Vector is fantastic software. Currently running a multi-GB/s log pipeline with it. Vector agents as DaemonSets collecting pod and journald logs then forwarding w/ vector's protobuf protocol to a central vector aggregator Deployment with various sinks - s3, gcs/bigquery, loki, prom.
The documentation is great but it can be hard to find examples of common patterns, although it's getting better with time and a growing audience.
My pro-tip has been to prefix your searches with "vector dev <query>" for best results on google. I think "vector" is/was just too generic.
I feel like the ecosystem is very, very close to ready for what I would consider to be a really nice medium-to-long-term queryable log storage system. In my mind, it works like this:
1. Logs get processed (by a tool like vector) and stored to a sink that consists of widely-understood files in an object store. Parquet format would be a decent start. (Yscope has what sounds like a nifty compression scheme that could layer in here.)
2. Those logs objects are (transactionally!) enrolled into a metadata store so things can find them. Delta Lake or Iceberg seem credible. Sure, these tools are meant for Really Big Data, but I see so reason they couldn’t work at any scale. And because the transaction layer exists as a standalone entity, one could run multiple log processing pipelines all committing into the same store.
3. High-performance and friendly tools can read them. Think Clickhouse, DuckDB, Spark, etc. Maybe everything starts to support this as a source for queries.
4. If you want to switch tools, no problem — the formats are standard. You can even run more than one at once.
Has anyone actually put the pieces together to make something like this work?
I work on something where we use Vector similar to this.
The application writes directly to a local Vector instance running as a daemon set, using the TCP protocol. That instance buffers locally in case of upstream downtime. It also augments each payload with some metadata about the origin.
The local one then sends to a remote Vector using Vector's internal Protobuf-based framing protocol. That Vector has two sinks, one which writes the raw data in immutable chunks to an object store for archival, and another that ingests in real time into ClickHouse.

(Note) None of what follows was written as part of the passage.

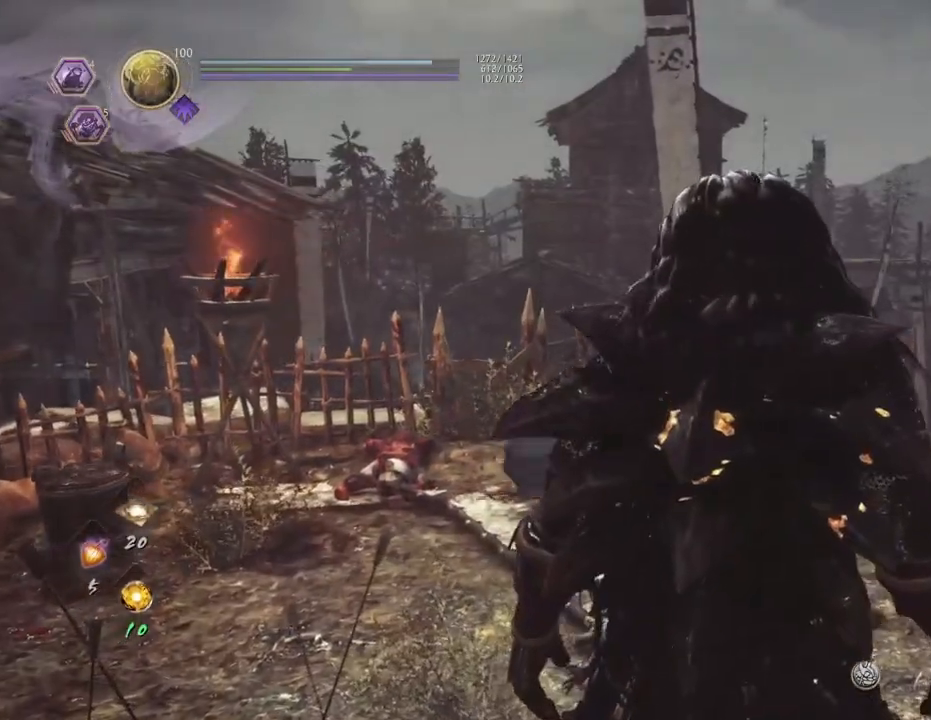
{"buttons": [], "left_stick": "center", "right_stick": "right", "events": [[17, "CIRCLE", "up"], [33, "R1", "up"], [433, "right_stick", "right"]]}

This all works pretty great. The point of having a local Vector is so applications can be thin clients that just "firehose" out their data without needing a lot of complex buffering, retrying, etc. and without a lot of overhead, so we can emit very fine-grained custom telemetry data.
There is a tiny bit of retrying logic with a tiny bit of in-memory buffering (Vector can go down or be restarted and the client must handle that), but it's very simple, and designed to sacrifice messages to preserve availability.
Grafana is a nice way to use ClickHouse. ClickHouse is a bit more low level than I'd like (it often feels more like a "database construction kit" than a database), but the design is fantastic.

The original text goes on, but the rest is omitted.